**WHAT IS NEEDED:** Transcribe from the whooping crane article record the portion that opens with the words containing "Document Type" and closes with "2001), pp. 198-202.".

**PROVIDED PASSAGE:**
= = =
North American Crane Working Group

 

Date of this Version

2001

Document Type

Article

Citation

Olsen, Glenn H. H. and Wise, Michael. Ingested metal in whooping cranes: an endoscopic technique for removal and implications for the release program. In: Ellis, David H., ed., Proceedings of the Eighth North American Crane Workshop, 11–14 January 2000, Albuquerque, New Mexico (Seattle, Wash: North American Crane Working Group, 2001), pp. 198-202.

Comments

Reproduced by permission of the North American Crane Working Group (NACWG).

Abstract

Since 1993 when the whooping crane (Grus americana) release program in Florida started, 21 whooping cranes at the USGS Patuxent Wildlife Research Center (patuxent) have been diagnosed with gastrointestinal foreign bodies (primarily metal objects). A technique for safely removing these objects has been developed. The technique uses a flexible gastric endoscope to enter the proventriculus or ventriculus, and a snare or forceps passed down a channel of the endoscope to retrieve the foreign bodies. The technique is very successful, with the whooping crane usually back to its pen the next day. The longterm survival of the whooping cranes from which gastrointestinal foreign bodies were removed was comparable to the survival of whooping cranes released with no history of gastrointestinal foreign bodies.
= = =
[Items drawn from a data source]
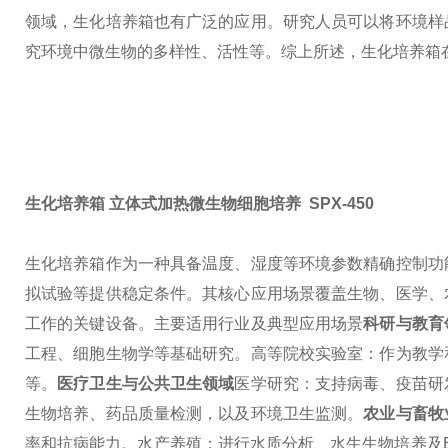
领域，生化培养箱也有广泛的应用。研究人员可以将环境样
究环境中微生物的多样性、活性等。
综上所述，生化培养箱
生化培养箱 立体式加热微生物细胞培养
SPX-450
生化培养箱作为一种具备温度、湿度等环境参数精确控制功
拟试验等提供稳定条件。其核心应用场景覆盖生物、医学、
工作的关键设备。
主要适用行业及典型应用场景
科研与教育
工程、细胞生物学等基础研究。
高等院校实验室：作为教学
等。
医疗卫生与公共卫生领域
医学研究：支持病毒、疫苗研
生物培养、药品质量检测，以及环境卫生监测。
农业与畜牧
率和抗病能力。
水产养殖：进行水质分析、水生生物培养及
= = =
**ANSWER:**
Document Type

Article

Citation

Olsen, Glenn H. H. and Wise, Michael. Ingested metal in whooping cranes: an endoscopic technique for removal and implications for the release program. In: Ellis, David H., ed., Proceedings of the Eighth North American Crane Workshop, 11–14 January 2000, Albuquerque, New Mexico (Seattle, Wash: North American Crane Working Group, 2001), pp. 198-202.